#### Short exercise
Each line of the material below should be reproduced exactly.

#### Data extract
#####
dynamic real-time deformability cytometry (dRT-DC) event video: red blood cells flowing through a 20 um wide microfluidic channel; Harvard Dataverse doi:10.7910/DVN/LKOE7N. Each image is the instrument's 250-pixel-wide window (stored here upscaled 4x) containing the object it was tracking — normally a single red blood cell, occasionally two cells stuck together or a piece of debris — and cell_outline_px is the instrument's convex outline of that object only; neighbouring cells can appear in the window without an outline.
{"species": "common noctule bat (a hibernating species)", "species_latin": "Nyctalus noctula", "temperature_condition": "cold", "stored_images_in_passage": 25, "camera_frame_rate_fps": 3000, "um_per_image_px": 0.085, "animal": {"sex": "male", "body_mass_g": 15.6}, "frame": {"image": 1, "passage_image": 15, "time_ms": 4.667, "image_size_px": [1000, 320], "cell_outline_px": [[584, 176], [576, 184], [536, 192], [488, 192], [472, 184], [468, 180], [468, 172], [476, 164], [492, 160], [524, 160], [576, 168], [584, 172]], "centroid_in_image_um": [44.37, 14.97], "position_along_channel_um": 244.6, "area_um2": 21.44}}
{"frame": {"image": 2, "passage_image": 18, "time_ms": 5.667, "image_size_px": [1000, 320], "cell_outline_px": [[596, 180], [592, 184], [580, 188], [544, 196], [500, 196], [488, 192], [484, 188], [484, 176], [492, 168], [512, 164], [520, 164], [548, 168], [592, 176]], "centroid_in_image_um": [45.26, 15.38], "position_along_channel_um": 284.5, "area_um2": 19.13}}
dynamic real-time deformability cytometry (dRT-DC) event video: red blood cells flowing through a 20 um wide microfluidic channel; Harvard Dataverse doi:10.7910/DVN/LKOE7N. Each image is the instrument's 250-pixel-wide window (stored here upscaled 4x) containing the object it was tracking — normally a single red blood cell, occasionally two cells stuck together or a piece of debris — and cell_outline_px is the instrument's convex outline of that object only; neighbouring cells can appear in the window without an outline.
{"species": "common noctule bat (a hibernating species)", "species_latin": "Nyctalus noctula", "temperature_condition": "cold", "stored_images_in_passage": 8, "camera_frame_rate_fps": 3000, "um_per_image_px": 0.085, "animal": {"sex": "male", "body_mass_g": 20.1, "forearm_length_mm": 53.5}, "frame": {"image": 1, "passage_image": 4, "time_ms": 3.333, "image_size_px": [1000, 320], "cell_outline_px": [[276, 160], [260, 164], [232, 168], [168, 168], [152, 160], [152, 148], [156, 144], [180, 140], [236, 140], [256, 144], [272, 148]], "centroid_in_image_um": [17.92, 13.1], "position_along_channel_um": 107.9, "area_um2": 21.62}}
#####
#### Answer to this problem
dynamic real-time deformability cytometry (dRT-DC) event video: red blood cells flowing through a 20 um wide microfluidic channel; Harvard Dataverse doi:10.7910/DVN/LKOE7N. Each image is the instrument's 250-pixel-wide window (stored here upscaled 4x) containing the object it was tracking — normally a single red blood cell, occasionally two cells stuck together or a piece of debris — and cell_outline_px is the instrument's convex outline of that object only; neighbouring cells can appear in the window without an outline.
{"species": "common noctule bat (a hibernating species)", "species_latin": "Nyctalus noctula", "temperature_condition": "cold", "stored_images_in_passage": 25, "camera_frame_rate_fps": 3000, "um_per_image_px": 0.085, "animal": {"sex": "male", "body_mass_g": 15.6}, "frame": {"image": 1, "passage_image": 15, "time_ms": 4.667, "image_size_px": [1000, 320], "cell_outline_px": [[584, 176], [576, 184], [536, 192], [488, 192], [472, 184], [468, 180], [468, 172], [476, 164], [492, 160], [524, 160], [576, 168], [584, 172]], "centroid_in_image_um": [44.37, 14.97], "position_along_channel_um": 244.6, "area_um2": 21.44}}
{"frame": {"image": 2, "passage_image": 18, "time_ms": 5.667, "image_size_px": [1000, 320], "cell_outline_px": [[596, 180], [592, 184], [580, 188], [544, 196], [500, 196], [488, 192], [484, 188], [484, 176], [492, 168], [512, 164], [520, 164], [548, 168], [592, 176]], "centroid_in_image_um": [45.26, 15.38], "position_along_channel_um": 284.5, "area_um2": 19.13}}
dynamic real-time deformability cytometry (dRT-DC) event video: red blood cells flowing through a 20 um wide microfluidic channel; Harvard Dataverse doi:10.7910/DVN/LKOE7N. Each image is the instrument's 250-pixel-wide window (stored here upscaled 4x) containing the object it was tracking — normally a single red blood cell, occasionally two cells stuck together or a piece of debris — and cell_outline_px is the instrument's convex outline of that object only; neighbouring cells can appear in the window without an outline.
{"species": "common noctule bat (a hibernating species)", "species_latin": "Nyctalus noctula", "temperature_condition": "cold", "stored_images_in_passage": 8, "camera_frame_rate_fps": 3000, "um_per_image_px": 0.085, "animal": {"sex": "male", "body_mass_g": 20.1, "forearm_length_mm": 53.5}, "frame": {"image": 1, "passage_image": 4, "time_ms": 3.333, "image_size_px": [1000, 320], "cell_outline_px": [[276, 160], [260, 164], [232, 168], [168, 168], [152, 160], [152, 148], [156, 144], [180, 140], [236, 140], [256, 144], [272, 148]], "centroid_in_image_um": [17.92, 13.1], "position_along_channel_um": 107.9, "area_um2": 21.62}}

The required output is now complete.